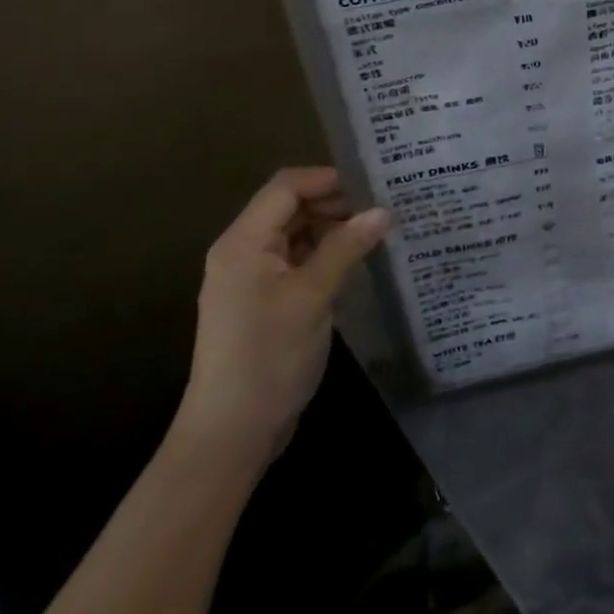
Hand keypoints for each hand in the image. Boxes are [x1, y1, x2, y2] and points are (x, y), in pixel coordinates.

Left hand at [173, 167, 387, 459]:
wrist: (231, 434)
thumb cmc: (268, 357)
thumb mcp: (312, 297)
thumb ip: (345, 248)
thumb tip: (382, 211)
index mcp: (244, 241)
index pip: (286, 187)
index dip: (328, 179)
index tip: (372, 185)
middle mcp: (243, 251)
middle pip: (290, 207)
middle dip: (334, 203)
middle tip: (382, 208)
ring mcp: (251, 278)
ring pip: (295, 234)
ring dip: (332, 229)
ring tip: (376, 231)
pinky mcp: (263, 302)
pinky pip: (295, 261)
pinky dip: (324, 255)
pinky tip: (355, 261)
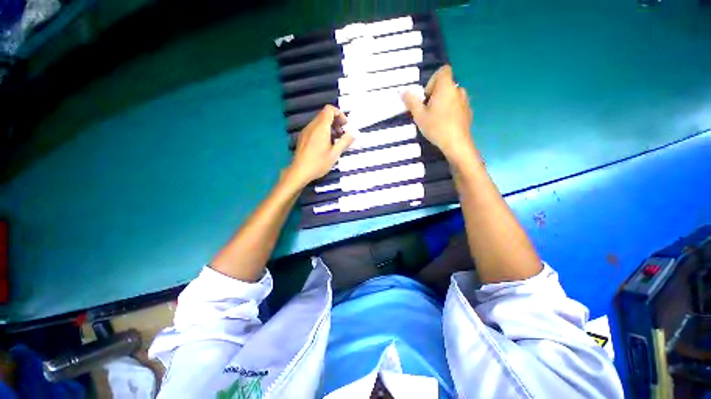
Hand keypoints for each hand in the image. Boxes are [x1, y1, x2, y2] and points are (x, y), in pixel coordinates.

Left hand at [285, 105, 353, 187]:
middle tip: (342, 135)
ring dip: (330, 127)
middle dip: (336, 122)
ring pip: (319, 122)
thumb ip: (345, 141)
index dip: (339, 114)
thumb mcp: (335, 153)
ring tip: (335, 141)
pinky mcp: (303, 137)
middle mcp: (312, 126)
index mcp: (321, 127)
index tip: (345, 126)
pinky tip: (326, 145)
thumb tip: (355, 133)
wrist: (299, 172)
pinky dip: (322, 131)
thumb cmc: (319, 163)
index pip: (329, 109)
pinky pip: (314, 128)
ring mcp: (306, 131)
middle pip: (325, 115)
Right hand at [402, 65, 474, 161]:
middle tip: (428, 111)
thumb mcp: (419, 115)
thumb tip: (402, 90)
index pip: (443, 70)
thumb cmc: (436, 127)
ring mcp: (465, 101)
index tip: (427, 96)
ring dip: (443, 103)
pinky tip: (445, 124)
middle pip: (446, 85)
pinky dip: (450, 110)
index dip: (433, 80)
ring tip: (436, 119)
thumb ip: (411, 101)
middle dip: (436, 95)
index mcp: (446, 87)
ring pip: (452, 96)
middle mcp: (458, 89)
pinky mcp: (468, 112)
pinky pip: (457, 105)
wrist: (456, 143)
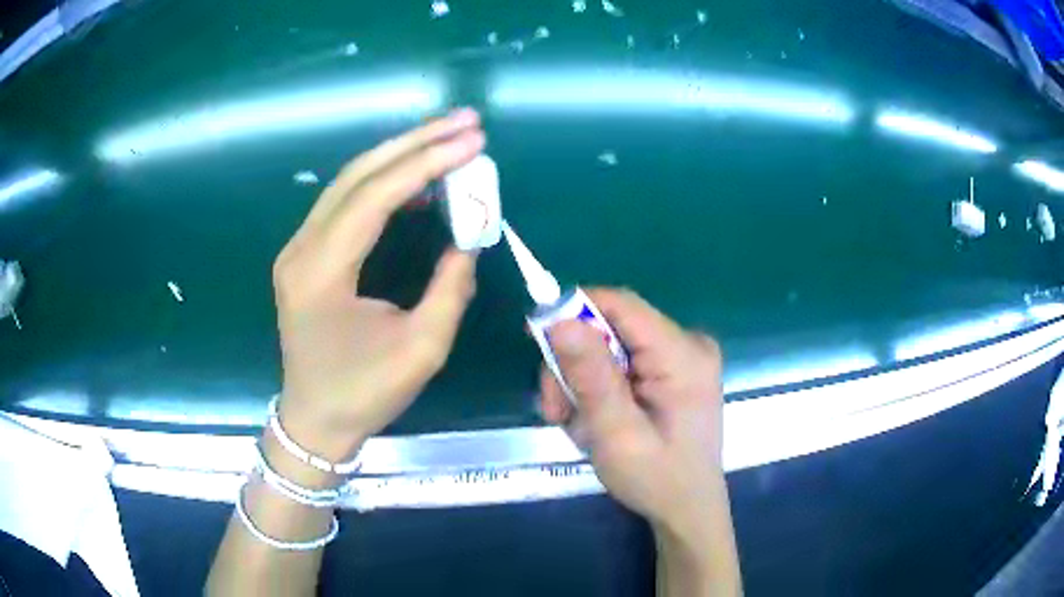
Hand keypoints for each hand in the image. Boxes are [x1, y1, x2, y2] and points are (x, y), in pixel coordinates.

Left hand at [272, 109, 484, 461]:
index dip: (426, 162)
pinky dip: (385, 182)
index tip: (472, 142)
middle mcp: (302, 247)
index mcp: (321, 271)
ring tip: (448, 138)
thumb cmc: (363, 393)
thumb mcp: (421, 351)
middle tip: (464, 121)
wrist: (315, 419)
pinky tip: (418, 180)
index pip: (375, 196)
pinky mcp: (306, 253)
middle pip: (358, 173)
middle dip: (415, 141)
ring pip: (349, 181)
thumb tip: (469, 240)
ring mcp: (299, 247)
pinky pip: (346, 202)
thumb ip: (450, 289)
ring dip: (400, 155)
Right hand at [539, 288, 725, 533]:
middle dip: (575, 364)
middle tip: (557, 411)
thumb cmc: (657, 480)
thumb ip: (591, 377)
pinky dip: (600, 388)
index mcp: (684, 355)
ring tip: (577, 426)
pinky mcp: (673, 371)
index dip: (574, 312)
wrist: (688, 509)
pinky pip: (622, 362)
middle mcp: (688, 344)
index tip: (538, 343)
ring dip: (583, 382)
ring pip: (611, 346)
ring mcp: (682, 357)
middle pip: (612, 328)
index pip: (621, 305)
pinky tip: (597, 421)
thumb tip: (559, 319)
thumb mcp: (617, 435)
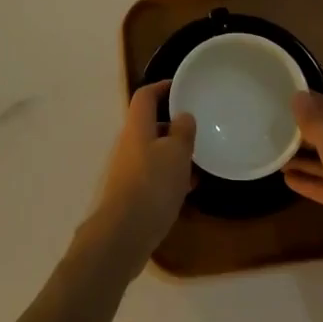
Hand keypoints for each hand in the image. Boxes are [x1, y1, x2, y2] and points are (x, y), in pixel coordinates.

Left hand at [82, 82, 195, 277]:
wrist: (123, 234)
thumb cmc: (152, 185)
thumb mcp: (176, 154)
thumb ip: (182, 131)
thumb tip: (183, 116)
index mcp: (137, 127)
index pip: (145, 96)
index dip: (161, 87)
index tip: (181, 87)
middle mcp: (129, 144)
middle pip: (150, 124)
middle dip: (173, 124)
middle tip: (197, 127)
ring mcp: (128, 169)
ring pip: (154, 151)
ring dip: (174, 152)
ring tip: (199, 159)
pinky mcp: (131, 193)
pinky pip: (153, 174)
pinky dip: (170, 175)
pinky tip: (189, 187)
┄┄┄┄┄┄┄┄┄┄
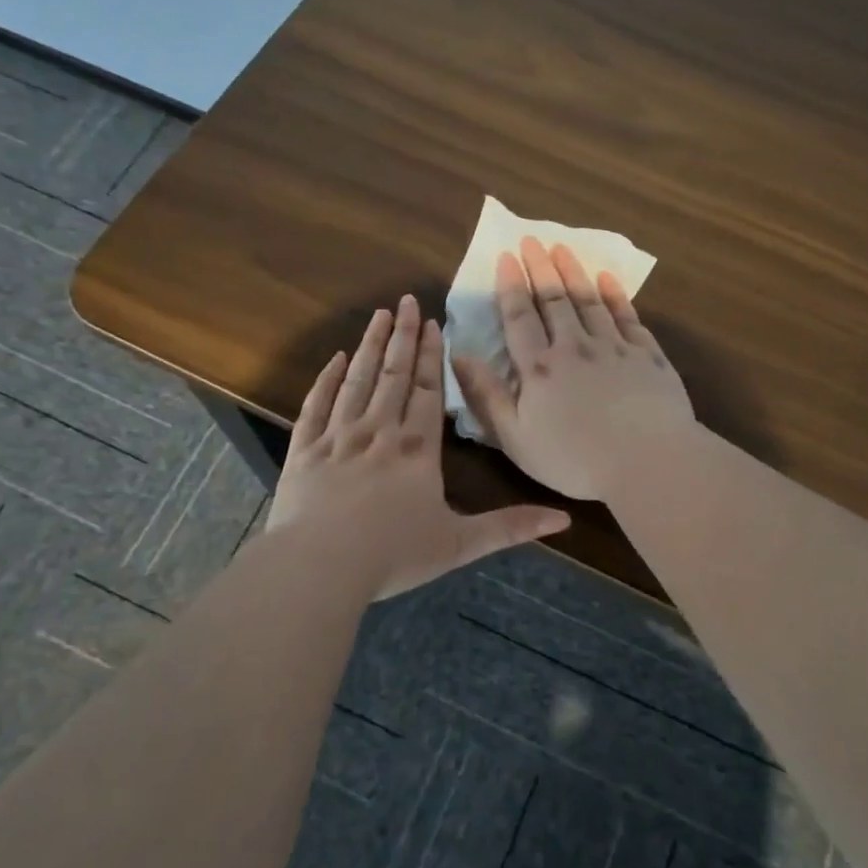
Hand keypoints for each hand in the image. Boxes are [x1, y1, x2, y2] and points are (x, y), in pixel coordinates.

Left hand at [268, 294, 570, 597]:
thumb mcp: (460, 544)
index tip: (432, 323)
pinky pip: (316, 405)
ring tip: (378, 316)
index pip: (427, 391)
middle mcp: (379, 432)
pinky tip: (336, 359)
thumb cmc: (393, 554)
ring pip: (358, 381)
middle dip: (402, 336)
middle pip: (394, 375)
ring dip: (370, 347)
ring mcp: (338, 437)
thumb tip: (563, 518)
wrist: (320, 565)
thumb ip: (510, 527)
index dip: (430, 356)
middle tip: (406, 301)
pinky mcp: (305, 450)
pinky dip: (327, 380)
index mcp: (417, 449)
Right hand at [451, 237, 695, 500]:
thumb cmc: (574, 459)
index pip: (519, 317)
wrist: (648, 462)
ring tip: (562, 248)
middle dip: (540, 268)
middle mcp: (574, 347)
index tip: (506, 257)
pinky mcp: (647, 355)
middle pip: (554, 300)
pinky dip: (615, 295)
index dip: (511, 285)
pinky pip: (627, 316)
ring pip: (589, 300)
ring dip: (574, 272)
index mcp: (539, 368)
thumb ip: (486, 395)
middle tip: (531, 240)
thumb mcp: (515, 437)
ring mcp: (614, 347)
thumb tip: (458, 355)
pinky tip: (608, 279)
┄┄┄┄┄┄┄┄┄┄
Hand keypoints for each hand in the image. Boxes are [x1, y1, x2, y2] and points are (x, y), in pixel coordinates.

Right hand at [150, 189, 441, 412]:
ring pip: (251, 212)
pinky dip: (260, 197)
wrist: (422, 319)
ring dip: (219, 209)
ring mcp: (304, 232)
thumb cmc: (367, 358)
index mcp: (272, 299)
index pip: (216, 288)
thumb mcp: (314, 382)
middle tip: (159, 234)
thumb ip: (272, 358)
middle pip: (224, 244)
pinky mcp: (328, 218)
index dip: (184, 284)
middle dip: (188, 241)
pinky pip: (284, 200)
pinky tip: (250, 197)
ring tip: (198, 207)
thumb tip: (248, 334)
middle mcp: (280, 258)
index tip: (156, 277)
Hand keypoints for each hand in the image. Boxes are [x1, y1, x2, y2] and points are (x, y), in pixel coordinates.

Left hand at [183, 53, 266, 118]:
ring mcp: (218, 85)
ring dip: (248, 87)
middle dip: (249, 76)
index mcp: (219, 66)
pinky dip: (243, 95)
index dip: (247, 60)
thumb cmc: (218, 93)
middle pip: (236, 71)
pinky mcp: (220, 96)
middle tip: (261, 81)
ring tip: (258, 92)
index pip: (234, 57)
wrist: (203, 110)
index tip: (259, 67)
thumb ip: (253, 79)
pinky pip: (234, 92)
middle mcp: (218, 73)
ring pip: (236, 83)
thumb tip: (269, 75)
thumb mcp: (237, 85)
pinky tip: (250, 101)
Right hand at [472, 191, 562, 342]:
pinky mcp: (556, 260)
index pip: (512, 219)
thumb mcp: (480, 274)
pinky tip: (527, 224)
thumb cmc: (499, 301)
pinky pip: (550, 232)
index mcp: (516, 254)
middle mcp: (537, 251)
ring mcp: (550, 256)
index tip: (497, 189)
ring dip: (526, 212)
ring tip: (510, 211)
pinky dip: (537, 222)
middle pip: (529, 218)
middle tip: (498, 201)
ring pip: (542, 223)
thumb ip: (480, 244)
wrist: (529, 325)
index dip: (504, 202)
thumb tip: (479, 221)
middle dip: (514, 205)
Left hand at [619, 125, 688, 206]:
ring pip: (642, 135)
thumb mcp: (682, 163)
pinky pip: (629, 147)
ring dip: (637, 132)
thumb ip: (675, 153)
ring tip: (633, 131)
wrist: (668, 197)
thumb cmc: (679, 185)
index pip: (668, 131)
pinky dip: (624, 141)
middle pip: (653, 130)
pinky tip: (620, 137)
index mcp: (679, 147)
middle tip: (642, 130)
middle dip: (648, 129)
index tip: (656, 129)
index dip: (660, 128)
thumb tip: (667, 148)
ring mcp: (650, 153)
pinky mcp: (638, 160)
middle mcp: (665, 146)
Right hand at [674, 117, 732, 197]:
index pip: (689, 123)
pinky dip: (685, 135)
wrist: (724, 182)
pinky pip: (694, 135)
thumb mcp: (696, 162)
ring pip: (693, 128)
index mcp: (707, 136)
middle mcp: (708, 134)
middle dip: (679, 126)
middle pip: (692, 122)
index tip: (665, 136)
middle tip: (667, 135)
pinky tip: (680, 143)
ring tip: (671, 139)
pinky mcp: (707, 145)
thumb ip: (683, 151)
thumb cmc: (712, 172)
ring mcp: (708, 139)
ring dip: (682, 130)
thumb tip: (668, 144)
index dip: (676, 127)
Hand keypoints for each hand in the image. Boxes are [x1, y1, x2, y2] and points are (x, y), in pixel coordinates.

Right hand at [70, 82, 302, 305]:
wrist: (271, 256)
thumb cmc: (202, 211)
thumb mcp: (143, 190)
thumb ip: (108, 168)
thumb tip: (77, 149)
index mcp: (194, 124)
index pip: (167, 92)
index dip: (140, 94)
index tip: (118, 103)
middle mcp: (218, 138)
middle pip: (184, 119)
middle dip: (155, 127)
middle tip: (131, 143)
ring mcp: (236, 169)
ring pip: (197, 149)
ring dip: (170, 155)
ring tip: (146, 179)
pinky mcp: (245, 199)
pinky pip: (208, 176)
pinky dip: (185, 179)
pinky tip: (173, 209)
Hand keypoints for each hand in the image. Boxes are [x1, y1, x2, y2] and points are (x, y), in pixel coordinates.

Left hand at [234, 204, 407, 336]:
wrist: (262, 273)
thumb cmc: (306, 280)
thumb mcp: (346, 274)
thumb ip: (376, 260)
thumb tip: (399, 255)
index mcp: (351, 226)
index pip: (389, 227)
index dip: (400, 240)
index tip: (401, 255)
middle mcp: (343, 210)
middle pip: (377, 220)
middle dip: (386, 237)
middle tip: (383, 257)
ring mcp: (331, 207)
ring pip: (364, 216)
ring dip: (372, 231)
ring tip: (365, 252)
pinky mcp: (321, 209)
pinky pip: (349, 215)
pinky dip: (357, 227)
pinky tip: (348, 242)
┄┄┄┄┄┄┄┄┄┄
## ACTION ITEM:
If a line above holds "Left", count it; say how many such lines there are and nothing else.

## OUTPUT OF THE EXERCISE:
8